In product liability lawsuits, there must be evidence that the product was faulty because of the way it was manufactured. This ensures that the manufacturer is at fault, rather than some external reason. The injury sustained must be directly linked to the malfunction of the product in product liability lawsuits. If you have been injured by a faulty product – whether because it was defective or because it was inherently dangerous – you may be eligible for compensation from the manufacturer, retailer, wholesaler, distributor, or leaser. This obligation, called product liability, is a division of personal injury and is governed by product liability law.
There are four general ways to establish liability in product liability lawsuits involving defective or dangerous products. These include negligence, breach of warranty, misrepresentation, and strict liability. Each can hold the manufacturer, seller, or distributor responsible for the harm caused.
When it comes to product liability law, any person or entity that does not provide reasonable care when it has the legal responsibility to do so is negligent. This includes inaction as well as careless and malicious action. An example of negligence is when an auto tire company negligently sells and distributes tires that are faulty and the tire fails causing serious injury.
Breach of Warranty
Takes place when a seller fails to uphold a claim or promise about a product. The law expects companies to stand by their assertions and fulfill any obligations made to customers.

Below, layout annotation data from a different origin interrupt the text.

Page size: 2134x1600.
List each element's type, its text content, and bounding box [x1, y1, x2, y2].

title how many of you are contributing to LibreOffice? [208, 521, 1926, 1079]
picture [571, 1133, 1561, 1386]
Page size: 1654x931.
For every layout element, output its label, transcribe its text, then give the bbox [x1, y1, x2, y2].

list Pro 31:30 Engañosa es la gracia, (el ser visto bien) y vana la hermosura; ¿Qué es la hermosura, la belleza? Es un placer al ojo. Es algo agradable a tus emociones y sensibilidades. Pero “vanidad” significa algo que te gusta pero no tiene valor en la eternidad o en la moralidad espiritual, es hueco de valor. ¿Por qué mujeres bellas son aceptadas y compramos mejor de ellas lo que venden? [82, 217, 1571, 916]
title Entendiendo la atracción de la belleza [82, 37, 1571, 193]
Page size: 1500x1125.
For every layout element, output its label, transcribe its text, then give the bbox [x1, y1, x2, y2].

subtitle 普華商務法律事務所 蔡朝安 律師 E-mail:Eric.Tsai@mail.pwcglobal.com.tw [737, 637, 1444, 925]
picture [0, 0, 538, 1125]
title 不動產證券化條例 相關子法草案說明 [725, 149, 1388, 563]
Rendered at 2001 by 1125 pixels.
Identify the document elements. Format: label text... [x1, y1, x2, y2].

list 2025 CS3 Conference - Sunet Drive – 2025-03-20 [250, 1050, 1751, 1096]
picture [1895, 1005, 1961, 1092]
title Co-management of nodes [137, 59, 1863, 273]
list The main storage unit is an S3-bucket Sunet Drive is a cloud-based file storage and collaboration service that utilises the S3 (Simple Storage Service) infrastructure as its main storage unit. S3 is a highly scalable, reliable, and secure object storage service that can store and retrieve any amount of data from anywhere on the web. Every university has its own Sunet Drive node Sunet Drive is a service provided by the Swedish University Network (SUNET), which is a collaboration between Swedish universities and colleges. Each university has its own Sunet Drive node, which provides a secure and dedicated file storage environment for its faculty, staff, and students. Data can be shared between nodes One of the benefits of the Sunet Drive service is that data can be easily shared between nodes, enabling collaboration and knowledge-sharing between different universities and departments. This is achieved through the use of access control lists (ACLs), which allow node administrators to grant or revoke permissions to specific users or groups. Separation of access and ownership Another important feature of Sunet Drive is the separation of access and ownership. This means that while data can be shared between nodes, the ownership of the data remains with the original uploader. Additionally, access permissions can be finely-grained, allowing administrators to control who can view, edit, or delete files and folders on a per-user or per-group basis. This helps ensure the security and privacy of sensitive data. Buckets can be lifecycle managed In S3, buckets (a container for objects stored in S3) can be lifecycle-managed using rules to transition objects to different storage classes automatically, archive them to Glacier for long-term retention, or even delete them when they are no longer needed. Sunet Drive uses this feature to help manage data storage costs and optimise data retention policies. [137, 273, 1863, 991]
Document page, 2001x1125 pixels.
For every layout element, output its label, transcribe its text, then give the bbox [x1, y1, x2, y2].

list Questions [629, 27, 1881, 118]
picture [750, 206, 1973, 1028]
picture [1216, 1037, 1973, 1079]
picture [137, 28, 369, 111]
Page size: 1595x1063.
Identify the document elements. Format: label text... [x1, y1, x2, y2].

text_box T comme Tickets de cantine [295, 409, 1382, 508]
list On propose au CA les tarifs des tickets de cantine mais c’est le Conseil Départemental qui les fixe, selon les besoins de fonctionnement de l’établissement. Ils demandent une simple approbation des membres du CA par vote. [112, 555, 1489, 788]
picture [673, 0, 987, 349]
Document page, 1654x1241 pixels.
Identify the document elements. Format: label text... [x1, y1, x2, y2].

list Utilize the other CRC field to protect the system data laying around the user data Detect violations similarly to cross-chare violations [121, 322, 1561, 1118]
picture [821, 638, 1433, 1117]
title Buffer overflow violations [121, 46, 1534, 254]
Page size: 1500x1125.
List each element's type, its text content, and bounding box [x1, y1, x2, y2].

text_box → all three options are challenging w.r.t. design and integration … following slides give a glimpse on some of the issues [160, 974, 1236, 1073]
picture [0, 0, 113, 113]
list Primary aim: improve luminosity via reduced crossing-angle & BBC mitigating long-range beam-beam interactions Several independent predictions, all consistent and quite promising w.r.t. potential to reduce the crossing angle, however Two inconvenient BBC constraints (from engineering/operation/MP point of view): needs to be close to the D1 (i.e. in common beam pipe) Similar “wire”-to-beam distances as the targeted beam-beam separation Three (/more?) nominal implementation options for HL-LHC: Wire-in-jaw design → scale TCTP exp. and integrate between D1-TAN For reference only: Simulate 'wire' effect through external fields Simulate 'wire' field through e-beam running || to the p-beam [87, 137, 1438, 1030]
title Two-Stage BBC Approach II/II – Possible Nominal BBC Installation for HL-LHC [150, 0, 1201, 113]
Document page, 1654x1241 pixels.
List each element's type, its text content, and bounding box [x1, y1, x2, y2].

Can refer to advertising claims that lead consumers to believe that a product is safer than it really is or that distract them from potential risks inherent in the use of a product. Misrepresentation can be argued under breach of warranty or under strict liability. Misrepresentation is the grounds for a number of product liability claims.
As in many product liability cases, strict liability makes the manufacturer or seller of a defective product responsible for all relevant injuries sustained. If the victim can show that the product was defective, that the defect was the cause of the personal injury, and that it rendered the product excessively hazardous, then strict liability holds the manufacturer or seller responsible, regardless of fault or intent.